Luis Portillo, one of the handful who still work at the Ruth’s Chris, at first seemed unmoved by the news that he had been awarded $2.11 million but eventually said he is “very happy” and “very excited.”
Portillo, who lives with his wife and son in Baltimore, said he has been having “a lot of problems” since he inhaled the toxic gas in early 2008 and hopes he will now be able to receive treatment. Maybe the verdict can help him realize a lifelong goal, too, he said.
“I’ve always been thinking about having my own business,” Portillo said. “I have to hold on, keep working and see what I can come up with.”
Reached at Sullivan’s Steakhouse shortly after the verdict was announced, plaintiff Sascha Schwieman was speechless at the news.

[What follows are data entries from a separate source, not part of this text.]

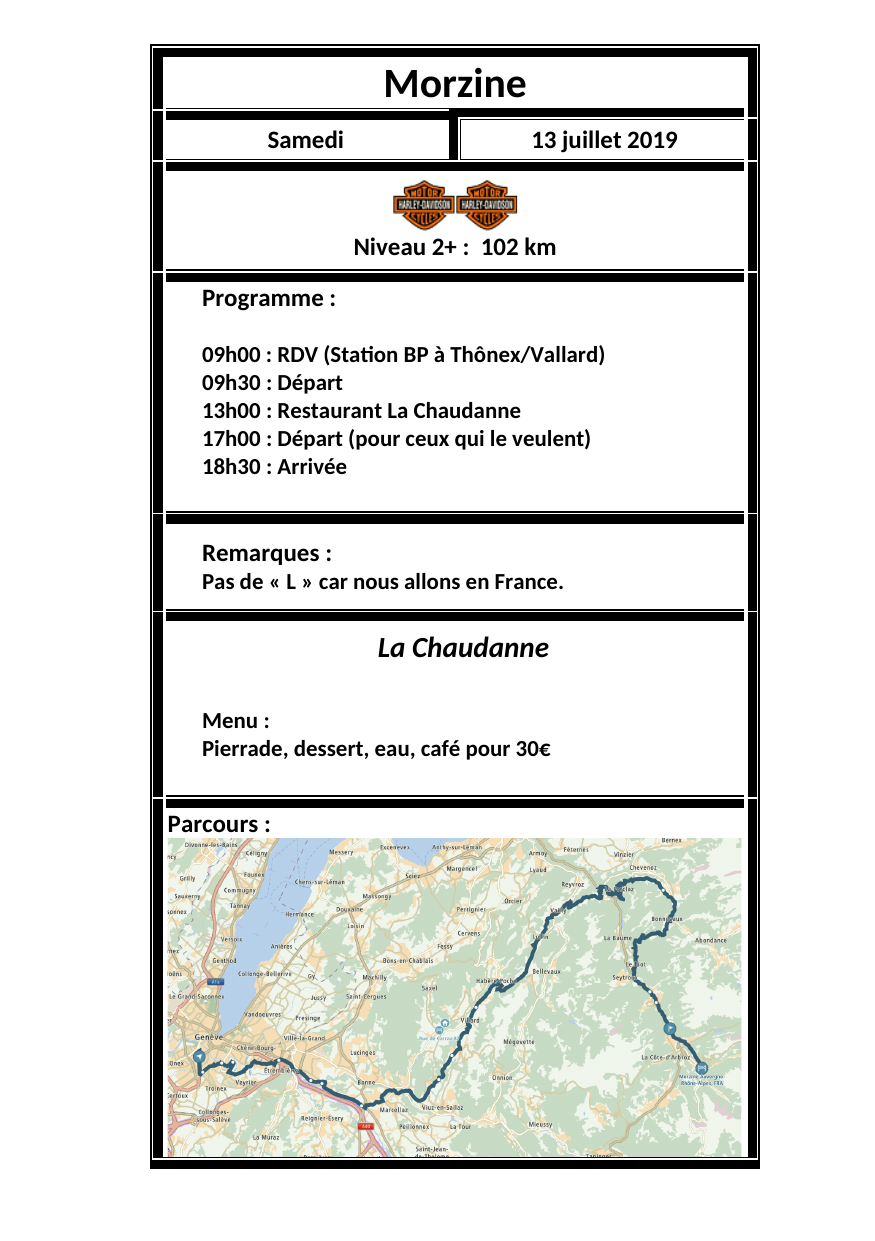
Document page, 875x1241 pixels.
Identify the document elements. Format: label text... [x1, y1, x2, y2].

table_cell La Chaudanne Menu : Pierrade, dessert, eau, café pour 30€ [156, 609, 754, 795]
table_cell Samedi [156, 108, 449, 158]
table_cell Remarques : Pas de « L » car nous allons en France. [156, 511, 754, 609]
table_cell Niveau 2+ : 102 km [156, 159, 754, 269]
table_cell 13 juillet 2019 [458, 108, 754, 158]
table_cell Parcours : [156, 795, 754, 1157]
table_header Morzine [163, 57, 748, 108]
table_cell Programme : 09h00 : RDV (Station BP à Thônex/Vallard) 09h30 : Départ 13h00 : Restaurant La Chaudanne 17h00 : Départ (pour ceux qui le veulent) 18h30 : Arrivée [156, 269, 754, 511]
picture [167, 838, 742, 1157]
picture [392, 178, 518, 232]
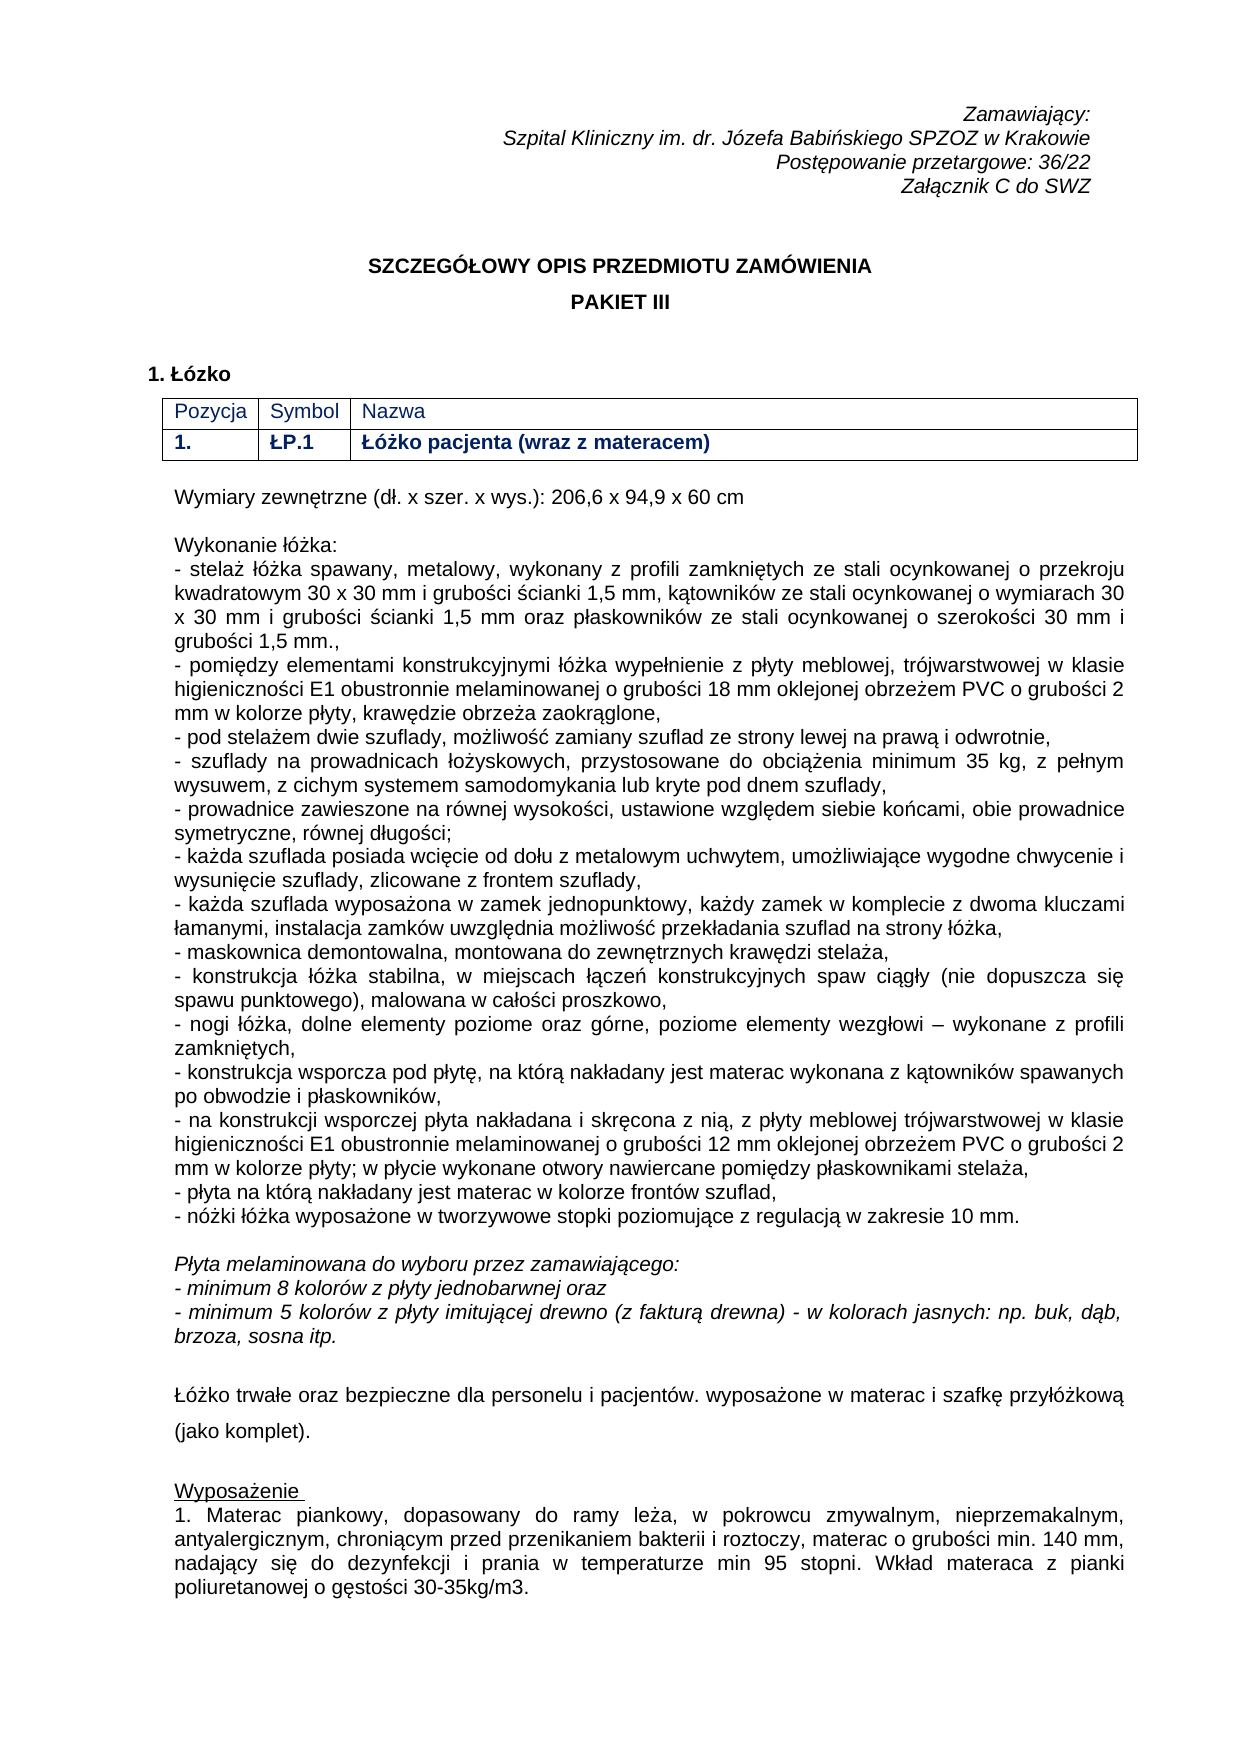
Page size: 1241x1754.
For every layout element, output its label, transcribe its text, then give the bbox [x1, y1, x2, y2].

“Wow,” Schwieman said, laughing nervously, when told the jury had awarded him $1.14 million and his wife, Beth, $75,000.
“I don’t even really know what to say. Wow,” he said, before hanging up the phone to get back to work.
Exhaust from boilers
Y. Kevin Williams, the lead defense attorney with a southern accent and a nervous manner, did not return multiple messages Wednesday afternoon asking about the possibility of an appeal. Williams and several colleagues from the Atlanta office of Weinberg Wheeler Hudgins Gunn & Dial LLC spent much of the summer in Baltimore, accompanied by a consultant who sat behind them with a full suite of computers and printer.
A “shadow jury” retained by the defense, which dutifully watched each day of the trial, was not in court this week for closing arguments or to hear the jury’s findings.
Larry Noto, director of marketing for Harbor Magic Hotels, which operates the Pier 5 Hotel as part of Danbury, Conn.-based Meyer Jabara, did not return messages seeking comment on Wednesday’s court result.
Trial began in the first week of May and featured testimony from plaintiffs, their friends and family, hotel higher-ups and experts from all over the country.
At trial, the plaintiffs’ attorneys argued the defendants’ hot-water boilers spewed the exhaust into the Ruth’s Chris on the property and that it could have been prevented if the hotel walls had been properly sealed or a required safety interlock system were in place. (The defendants sued Ruth’s Chris in turn, but that case was dismissed.)
According to their closing arguments, responding firefighters detected carbon monoxide levels of nearly 700 parts per million — several times the 100 parts per million that compels building evacuation. According to the plaintiffs, the leak had predated the evacuation by weeks.
Williams, the defense attorney, made sure to mention during his closing argument Monday that Dr. Margit Bleecker was the only doctor who had seen the plaintiffs right after the incident and in the months thereafter.
“They never wanted you to hear from her,” Williams said of the plaintiffs’ lawyers. “They realized she would not say what they wanted.”
“You’re right,” McNamara-Koch said minutes later. “We don’t want her as our expert. Because she doesn’t know what she’s talking about.”
Williams had asked the jury to decide the case on the evidence, not on sympathy.
“The carbon monoxide got out and it should not have,” he admitted more than once, but went on to attack the plaintiffs’ experts as professional witnesses and downplay the plaintiffs’ injuries as temporary.
Murphy and McNamara-Koch shot back that the defense was itself not being honest and that it was calling the plaintiffs liars, albeit “southern-style.”
McNamara-Koch said the plaintiffs’ injuries are not immediately apparent, even to their spouses or friends.
“A lot of people don’t understand, but you all do,” McNamara-Koch said to the jury.